Advantageous Effects of Invention
[0009] With the configuration of such an aspect of the present
invention, it is possible to provide a radio communication device
in which two antennas are provided in a single location.
BRIEF DESCRIPTION OF DRAWINGS
[0010] FIG. 1 is an explanatory view illustrating how (i) an
antenna of a radio communication device and (ii) a periphery of the
antenna in accordance with Embodiment 1 of the present invention
are configured.
[0011] FIG. 2 is an explanatory view illustrating how (i) an
antenna of a radio communication device in accordance with
Embodiment 2 of the present invention and (ii) a periphery of the
antenna are configured.
[0012] FIG. 3 is an explanatory view illustrating how (i) an
antenna of a radio communication device in accordance with
Embodiment 3 of the present invention and (ii) a periphery of the
antenna are configured.
[0013] FIG. 4 is an explanatory view illustrating how (i) an
antenna of a radio communication device in accordance with
Embodiment 4 of the present invention and (ii) a periphery of the
antenna are configured.
[0014] FIG. 5 is an explanatory view illustrating how (i) an
antenna of a radio communication device in accordance with
Embodiment 5 of the present invention and (ii) a periphery of the
antenna are configured.
[0015] FIG. 6 is an explanatory view illustrating how (i) an
antenna of a radio communication device in accordance with
Embodiment 6 of the present invention and (ii) a periphery of the
antenna are configured.
[0016] FIG. 7 is an explanatory view illustrating how (i) an
antenna of a radio communication device in accordance with
Embodiment 7 of the present invention and (ii) a periphery of the
antenna are configured.
[0017] FIG. 8 is an explanatory view illustrating how (i) an
antenna of a radio communication device in accordance with
Embodiment 8 of the present invention and (ii) a periphery of the
antenna are configured.
[0018] FIG. 9 is an explanatory view illustrating how (i) an
antenna of a radio communication device in accordance with
Embodiment 8 of the present invention and (ii) a periphery of the
antenna are configured.

**Saved data entries:**
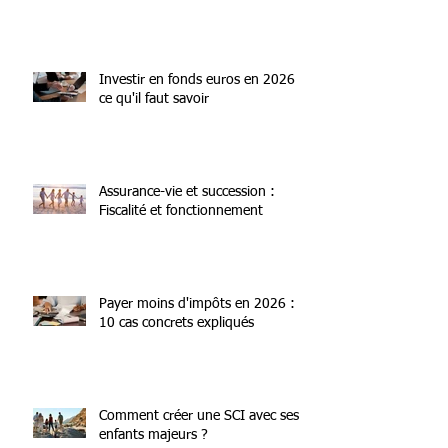
Régime matrimonial : un choix qui
engage votre patrimoine
Investir en fonds euros en 2026 :
ce qu'il faut savoir
Assurance-vie et succession :
Fiscalité et fonctionnement
Payer moins d'impôts en 2026 :
10 cas concrets expliqués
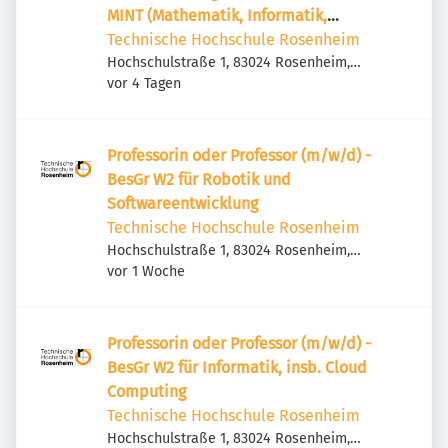
MINT (Mathematik, Informatik,
Naturwissenschaft und Technik)
Technische Hochschule Rosenheim
Hochschulstraße 1, 83024 Rosenheim,
Veröffentlicht
:
Deutschland
vor 4 Tagen
Professorin oder Professor (m/w/d) -
BesGr W2 für Robotik und
Softwareentwicklung
Technische Hochschule Rosenheim
Hochschulstraße 1, 83024 Rosenheim,
Veröffentlicht
:
Deutschland
vor 1 Woche
Professorin oder Professor (m/w/d) -
BesGr W2 für Informatik, insb. Cloud
Computing
Technische Hochschule Rosenheim
Hochschulstraße 1, 83024 Rosenheim,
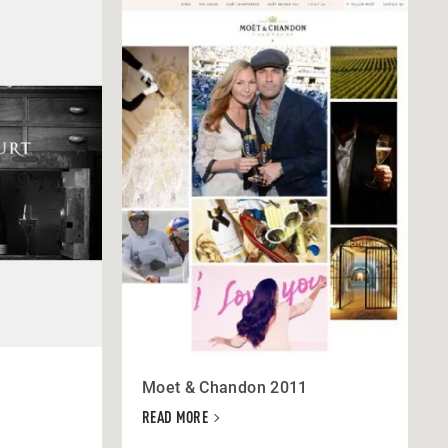
Moet & Chandon 2011
READ MORE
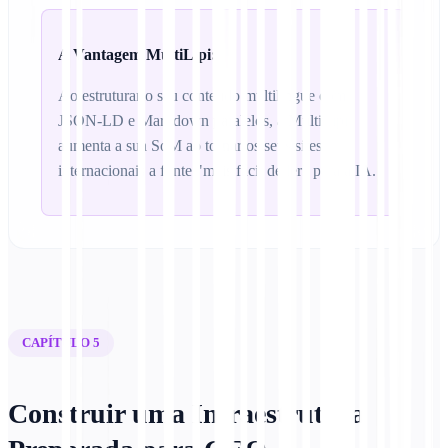
A Vantagem MultiLipi:
Ao estruturar o seu conteúdo multilíngue com
JSON-LD e Markdown paralelos, a MultiLipi
aumenta a sua SoM ao tornar os seus sites
internacionais a fonte "mais fácil de ler" para a IA.
CAPÍTULO 5
Construir uma Infraestrutura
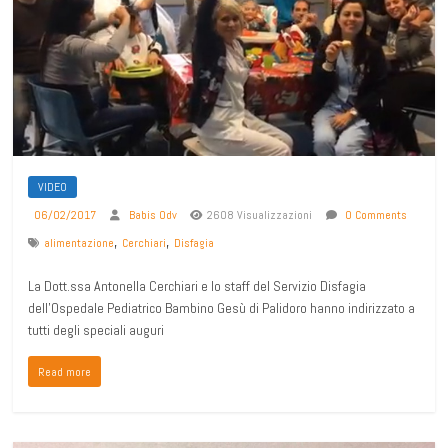
VIDEO
06/02/2017
Babis Odv
2608 Visualizzazioni
0 Comments
,
,
alimentazione
Cerchiari
Disfagia
La Dott.ssa Antonella Cerchiari e lo staff del Servizio Disfagia
dell’Ospedale Pediatrico Bambino Gesù di Palidoro hanno indirizzato a
tutti degli speciali auguri
Read more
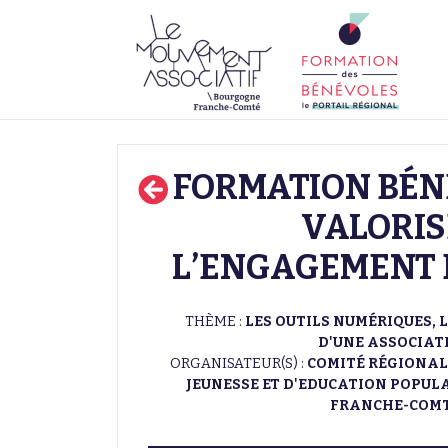
FORMATION BÉN
VALORIS
L’ENGAGEMENT
THÈME :
LES OUTILS NUMÉRIQUES,
D'UNE ASSOCIAT
ORGANISATEUR(S) :
COMITÉ RÉGIONAL
JEUNESSE ET D'EDUCATION POPUL
FRANCHE-COM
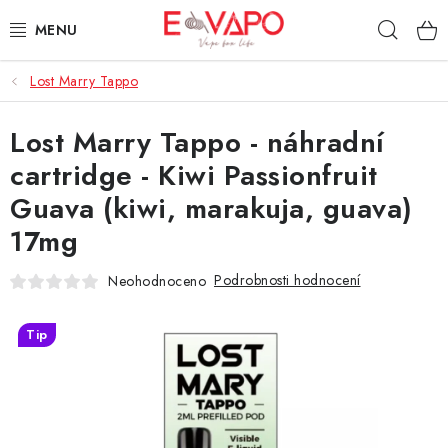
Přejít
Hleda
na
obsah
Lost Marry Tappo
3D TISK
Lost Marry Tappo - náhradní
TIPY ZA DOBROU CENU
cartridge - Kiwi Passionfruit
AROMATA A PŘÍCHUTĚ
Guava (kiwi, marakuja, guava)
17mg
BÁZE
Podrobnosti hodnocení
Neohodnoceno
E-LIQUIDY
Tip
E-CIGARETY
NIKOTINOVÉ SÁČKY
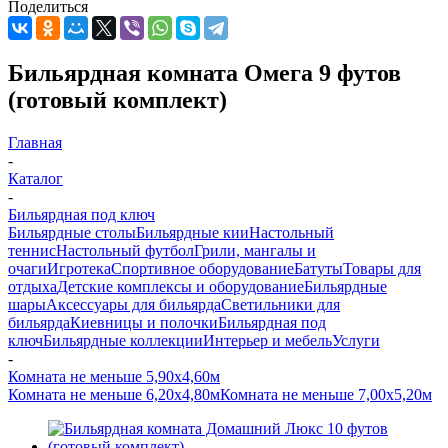
Поделиться
Бильярдная комната Омега 9 футов
(готовый комплект)
Главная
-
Каталог
-
Бильярдная под ключ
Бильярдные столы
Бильярдные кии
Настольный
теннис
Настольный футбол
Грили, мангалы и
очаги
Игротека
Спортивное оборудование
Батуты
Товары для
отдыха
Детские комплексы и оборудование
Бильярдные
шары
Аксессуары для бильярда
Светильники для
бильярда
Киевницы и полочки
Бильярдная под
ключ
Бильярдные коллекции
Интерьер и мебель
Услуги
-
Комната не меньше 5,90х4,60м
Комната не меньше 6,20х4,80м
Комната не меньше 7,00х5,20м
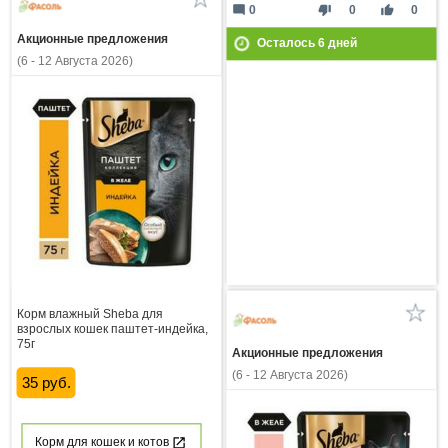
mode_comment
thumb_down
thumb_up
0
0
0
Акционные предложения
Осталось
6
дней
(6 - 12 Августа 2026)
Корм влажный Sheba для
взрослых кошек паштет-индейка,
75г
Акционные предложения
(6 - 12 Августа 2026)
35 руб.
Корм для кошек и котов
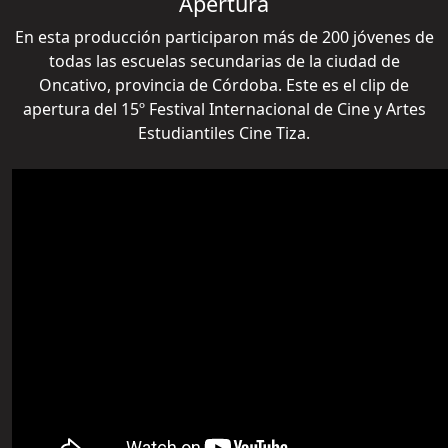
Apertura
En esta producción participaron más de 200 jóvenes de
todas las escuelas secundarias de la ciudad de
Oncativo, provincia de Córdoba. Este es el clip de
apertura del 15º Festival Internacional de Cine y Artes
Estudiantiles Cine Tiza.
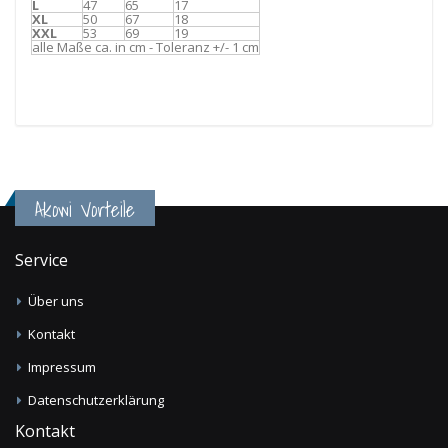
L
47
65
17
XL
50
67
18
XXL
53
69
19
alle Maße ca. in cm - Toleranz +/- 1 cm
Akowi Vorteile
Service
Über uns
Kontakt
Impressum
Datenschutzerklärung
Kontakt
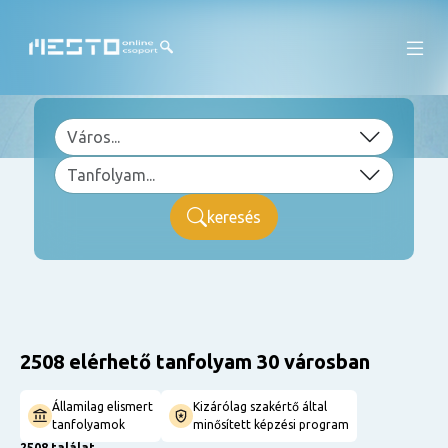
keresés
2508 elérhető tanfolyam 30 városban
Államilag elismert
Kizárólag szakértő által
tanfolyamok
minősített képzési program
2508 találat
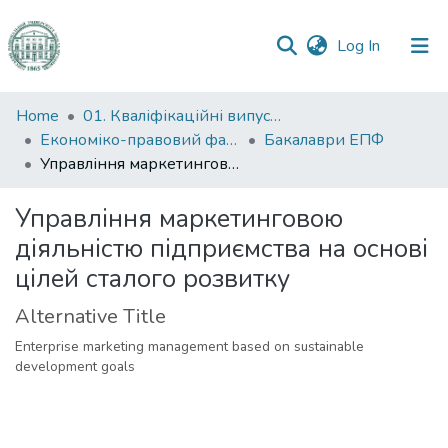
(current)
Log In
Communities
Home
01. Кваліфікаційні випускні роботи здобувачів вищої освіти
&
Економіко-правовий факультет
Бакалаври ЕПФ
Collections
Управління маркетинговою діяльністю підприємства на основі цілей сталого розвитку
All of DSpace
Управління маркетинговою
діяльністю підприємства на основі
Statistics
цілей сталого розвитку
Alternative Title
Enterprise marketing management based on sustainable
development goals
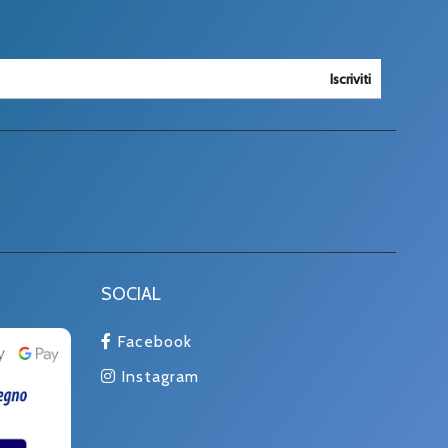
Iscriviti
SOCIAL
Facebook
Instagram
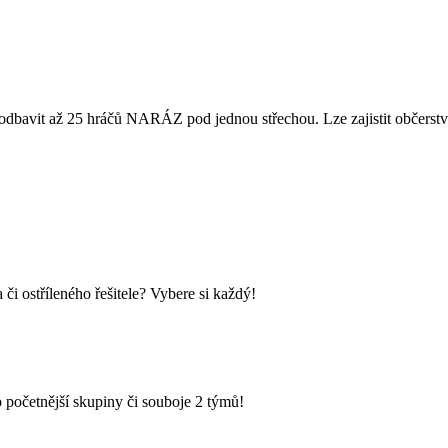
dbavit až 25 hráčů NARÁZ pod jednou střechou. Lze zajistit občerstven
i ostříleného řešitele? Vybere si každý!
 početnější skupiny či souboje 2 týmů!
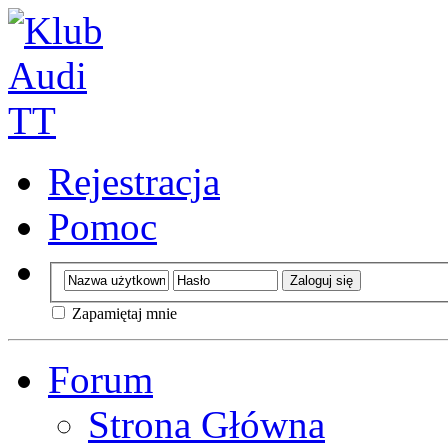
Rejestracja
Pomoc
Zapamiętaj mnie
Forum
Strona Główna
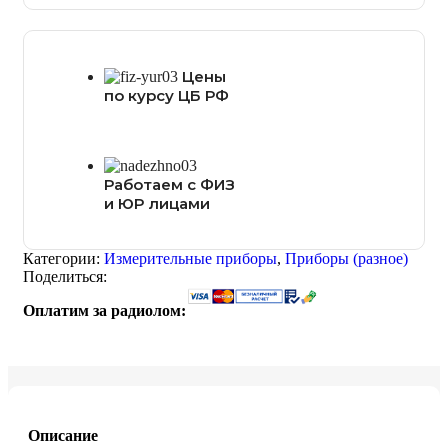
Цены
по курсу ЦБ РФ
Работаем с ФИЗ
и ЮР лицами
Категории:
Измерительные приборы
,
Приборы (разное)
Поделиться:
Оплатим за радиолом:
Описание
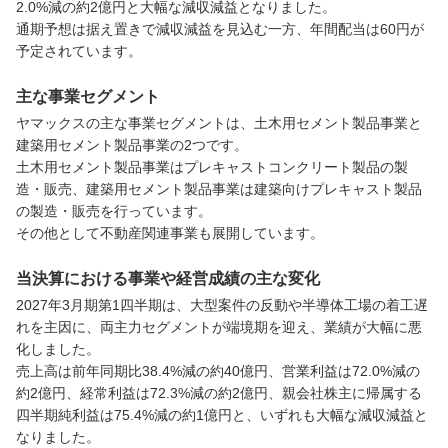
2.0%減の約2億円と大幅な減収減益となりました。

通期予想は据え置きで減収減益を見込む一方、年間配当は60円が
予定されています。
主な事業セグメント
ヤマックスの主な事業セグメントは、土木用セメント製品事業と
建築用セメント製品事業の2つです。

土木用セメント製品事業はプレキャストコンクリート製品の製
造・販売、建築用セメント製品事業は建築向けプレキャスト製品
の製造・販売を行っています。

その他として不動産関連事業も展開しています。
当決算における事業や経営成績の主な変化
2027年3月期第1四半期は、大型案件の反動や半導体工場の着工遅
れを主因に、両主力セグメントが端境期を迎え、業績が大幅に悪
化しました。

売上高は前年同期比38.4%減の約40億円、営業利益は72.0%減の
約2億円、経常利益は72.3%減の約2億円、親会社株主に帰属する
四半期純利益は75.4%減の約1億円と、いずれも大幅な減収減益と
なりました。
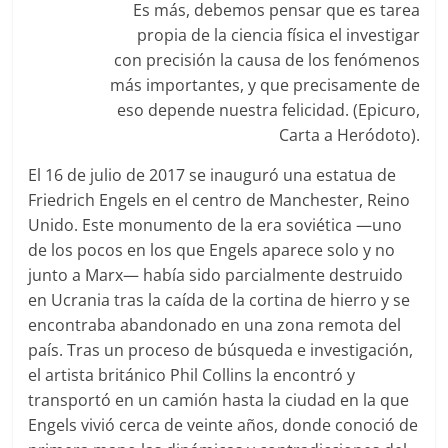
Es más, debemos pensar que es tarea
propia de la ciencia física el investigar
con precisión la causa de los fenómenos
más importantes, y que precisamente de
eso depende nuestra felicidad. (Epicuro,
Carta a Heródoto).
El 16 de julio de 2017 se inauguró una estatua de
Friedrich Engels en el centro de Manchester, Reino
Unido. Este monumento de la era soviética —uno
de los pocos en los que Engels aparece solo y no
junto a Marx— había sido parcialmente destruido
en Ucrania tras la caída de la cortina de hierro y se
encontraba abandonado en una zona remota del
país. Tras un proceso de búsqueda e investigación,
el artista británico Phil Collins la encontró y
transportó en un camión hasta la ciudad en la que
Engels vivió cerca de veinte años, donde conoció de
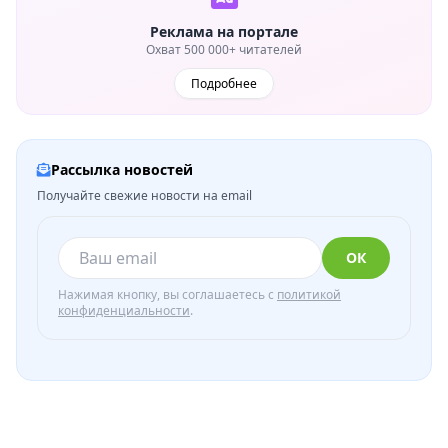
Реклама на портале
Охват 500 000+ читателей
Подробнее
Рассылка новостей
Получайте свежие новости на email
ОК
Нажимая кнопку, вы соглашаетесь с
политикой
конфиденциальности
.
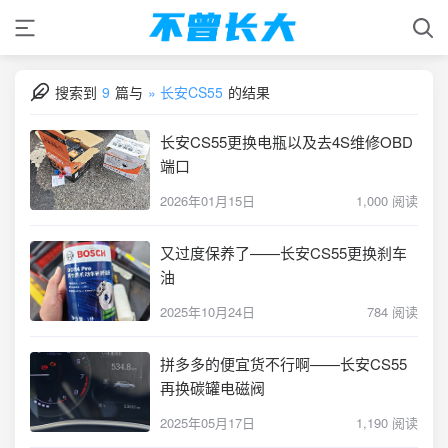
搜索到
9
篇与
» 长安CS55
的结果
长安CS55更换电瓶以及去4S维修OBD
端口
2026年01月15日
1,000 阅读
又过度保养了——长安CS55更换刹车
油
2025年10月24日
784 阅读
拼多多的便宜货不行啊——长安CS55
再换碳罐电磁阀
2025年05月17日
1,190 阅读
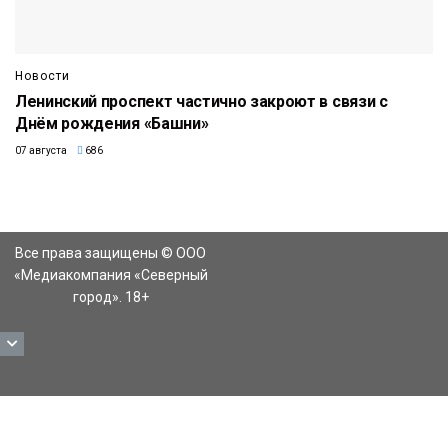
Новости
Ленинский проспект частично закроют в связи с
Днём рождения «Башни»
07 августа
686
Все права защищены © ООО
«Медиакомпания «Северный
город». 18+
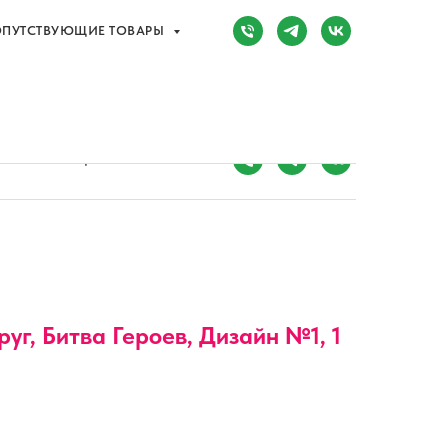
ПУТСТВУЮЩИЕ ТОВАРЫ
Сочи, Адлер,
ул. Мира, д. 14
) 107-81-34
Режим работы:
8:00-20:00
ПУТСТВУЮЩИЕ ТОВАРЫ
руг, Битва Героев, Дизайн №1, 1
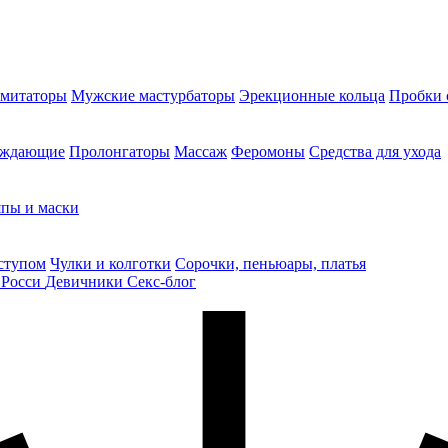
митаторы
Мужские мастурбаторы
Эрекционные кольца
Пробки 
уждающие
Пролонгаторы
Массаж
Феромоны
Средства для ухода
пы и маски
ступом
Чулки и колготки
Сорочки, пеньюары, платья
 Росси
Девичники
Секс-блог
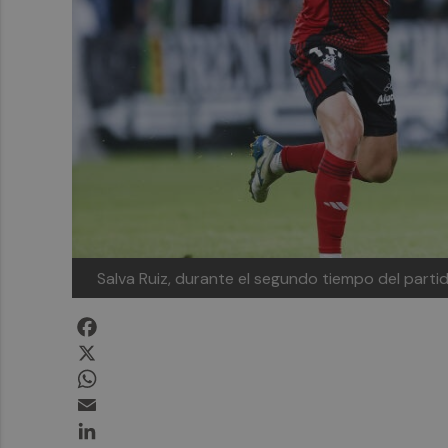
Salva Ruiz, durante el segundo tiempo del partid
Facebook
X
WhatsApp
Email
LinkedIn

**TO-DO ITEM A:** List every embodiment referred to in the figure descriptions of the antenna patent excerpt.
**TO-DO ITEM B:** In the antenna patent excerpt, which embodiment do both FIG. 8 and FIG. 9 illustrate?
**TO-DO ITEM C:** Continue the antenna patent excerpt from its last sentence.

**REPLY A:**
Embodiment 1
Embodiment 2
Embodiment 3
Embodiment 4
Embodiment 5
Embodiment 6
Embodiment 7
Embodiment 8

**REPLY B:** Embodiment 8.

**REPLY C:**
[0019] FIG. 10 is an explanatory view illustrating how (i) an
antenna of a radio communication device in accordance with
Embodiment 9 of the present invention and (ii) a periphery of the
antenna are configured.
DESCRIPTION OF EMBODIMENTS
Embodiment 1
[0020] The following description will discuss, in detail,
Embodiment 1 of the present invention.
[0021] FIG. 1 is an explanatory view illustrating how (i) an
antenna and (ii) a periphery of a radio communication device 100 in
accordance with Embodiment 1 of the present invention are
configured. (a) of FIG. 1 illustrates how (i) a first antenna 4,
(ii) a second antenna 7 and its periphery are configured. (b) of
FIG. 1 illustrates a cross-sectional view of the second antenna
7.
[0022] The radio communication device 100 includes a casing 2 in
which a first substrate (substrate) 1 is provided. The casing 2
includes a first ground plate 3. The radio communication device 100
further includes the first antenna 4 and the second antenna 7.
[0023] As illustrated in (a) of FIG. 1, the first antenna 4 is an
inverted F antenna that includes a conductor element (first
conductor section) 5, a power supply section 6, and a short-circuit
section S. The conductor element 5 functions as an antenna element,
and is fed by the power supply section 6. The conductor element 5
is connected to the first ground plate 3 via the short-circuit
section S. The feed section 6 is connected to a radio circuit of
the first substrate 1 so as to supply electric power to the
conductor element 5. The short-circuit section S is connected to
the first ground plate 3. Note that the first antenna 4 can be an
antenna other than the inverted F antenna.
[0024] As illustrated in (a) of FIG. 1, the second antenna 7 is a
patch antenna that includes (i) a conductor element (second
conductor section) 8 connected to a wiring section (signal line) 10
and (ii) a second ground plate (ground section) 9. Electric power
is supplied to the conductor element 8, via the wiring section 10.
The second ground plate 9 is provided so as to be opposite to the
conductor element 8. The wiring section 10 is connected to the
radio circuit of the first substrate 1 so as to feed electric power
to the conductor element 8.
[0025] As illustrated in (b) of FIG. 1, the conductor element 8 of
the second antenna 7 is provided so as to overlap with the
conductor element 5 of the first antenna 4. The second ground plate
9 of the second antenna 7 is provided so as to overlap with the
conductor element 5 of the first antenna 4. The second ground plate
9 and the conductor element 5 can be capacitive-coupled or
electrically connected to each other. The conductor element 8 of
the second antenna 7 is provided so as to overlap with the second
ground plate 9.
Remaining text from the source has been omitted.